◆ **WHAT TO WORK ON**
Summarize the video codec article below in two sentences.

Everything about Video Codec totally explained
A
video codec is a device or
software that enables
video compression and/or decompression for digital video. The compression usually employs
lossy data compression. Historically, video was stored as an analog signal on
magnetic tape. Around the time when the
compact disc entered the market as a digital-format replacement for analog audio, it became feasible to also begin storing and using video in digital form, and a variety of such technologies began to emerge.
Audio and video call for customized methods of compression.
Engineers and
mathematicians have tried a number of solutions for tackling this problem.
There is a complex balance between the
video quality, the quantity of the data needed to represent it, also known as the
bit rate, the complexity of the encoding and decoding algorithms, robustness to data losses and errors, ease of editing, random access, the state of the art of compression algorithm design, end-to-end delay, and a number of other factors.
Applications
Digital video codecs are found in DVD (MPEG-2), VCD (MPEG-1), in emerging satellite and terrestrial broadcast systems, and on the Internet. Online video material is encoded in a variety of codecs, and this has led to the availability of codec packs - a pre-assembled set of commonly used codecs combined with an installer available as a software package for PCs.
Encoding media by the public has seen an upsurge with the availability of DVD-writers. Since commercially available DVDs are usually dual-layer, and hence bigger than the more common single layer writable DVDs, it's often the case that the material has to be compressed again, sacrificing quality so that the media will fit onto a single layer disc.
Video codec design
Video codecs seek to represent a fundamentally analog data set in a digital way. Because of the design of analog video signals, which represent
luma and color information separately, a common first step in image compression in codec design is to represent and store the image in a
YCbCr color space. The conversion to
YCbCr provides two benefits: first, it improves compressibility by providing decorrelation of the color signals; and second, it separates the
luma signal, which is perceptually much more important, from the
chroma signal, which is less perceptually important and which can be represented at lower resolution to achieve more efficient data compression. It is common to represent the ratios of information stored in these different channels in the following way Y:Cb:Cr. Refer to the following article for more information about
Chroma subsampling.

◆ **INFORMATION PROVIDED**
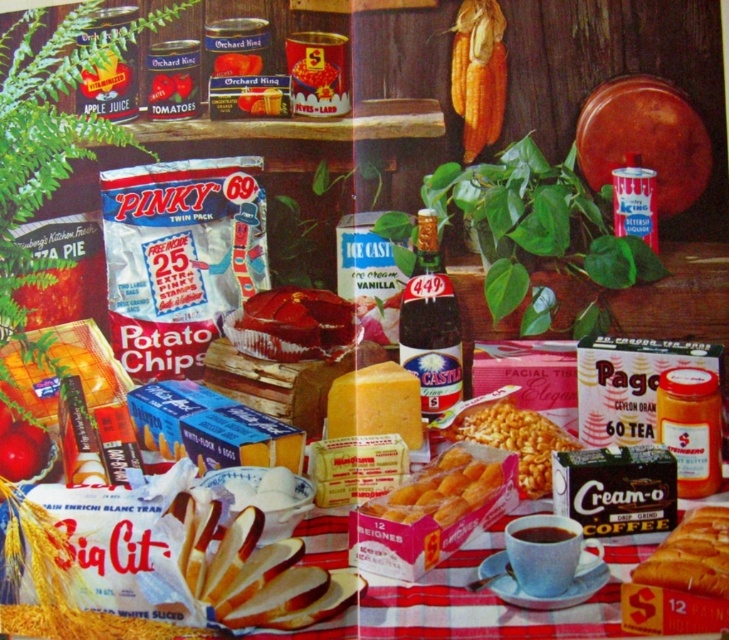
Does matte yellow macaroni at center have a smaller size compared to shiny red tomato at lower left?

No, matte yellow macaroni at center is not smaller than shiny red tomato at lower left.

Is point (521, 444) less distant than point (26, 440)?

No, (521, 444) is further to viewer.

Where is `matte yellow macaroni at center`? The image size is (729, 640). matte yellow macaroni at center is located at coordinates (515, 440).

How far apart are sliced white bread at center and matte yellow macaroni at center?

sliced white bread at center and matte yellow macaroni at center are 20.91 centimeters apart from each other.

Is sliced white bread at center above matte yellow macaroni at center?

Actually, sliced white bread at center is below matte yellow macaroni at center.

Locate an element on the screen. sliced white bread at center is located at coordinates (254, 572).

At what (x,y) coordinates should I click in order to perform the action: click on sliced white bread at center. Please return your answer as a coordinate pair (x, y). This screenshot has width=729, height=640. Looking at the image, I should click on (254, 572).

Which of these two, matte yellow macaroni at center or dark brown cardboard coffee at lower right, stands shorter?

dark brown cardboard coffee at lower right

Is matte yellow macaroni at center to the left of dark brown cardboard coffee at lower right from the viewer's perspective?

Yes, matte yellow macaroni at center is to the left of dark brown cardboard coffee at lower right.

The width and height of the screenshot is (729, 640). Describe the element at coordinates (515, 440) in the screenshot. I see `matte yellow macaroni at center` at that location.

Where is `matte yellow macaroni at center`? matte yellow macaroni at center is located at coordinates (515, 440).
...
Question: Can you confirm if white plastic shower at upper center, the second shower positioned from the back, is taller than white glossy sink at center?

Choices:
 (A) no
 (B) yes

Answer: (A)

◆ **ANSWER TO THIS PROBLEM**
A video codec is a device or software that enables compression and/or decompression of digital video, usually with lossy compression, and its design must balance video quality, bit rate, algorithm complexity, robustness to errors, and other factors. Such codecs are used in DVDs, VCDs, broadcast systems, and online video, and a common first step in their design is converting images to the YCbCr color space, which improves compressibility and separates the perceptually more important luma from chroma that can be stored at lower resolution.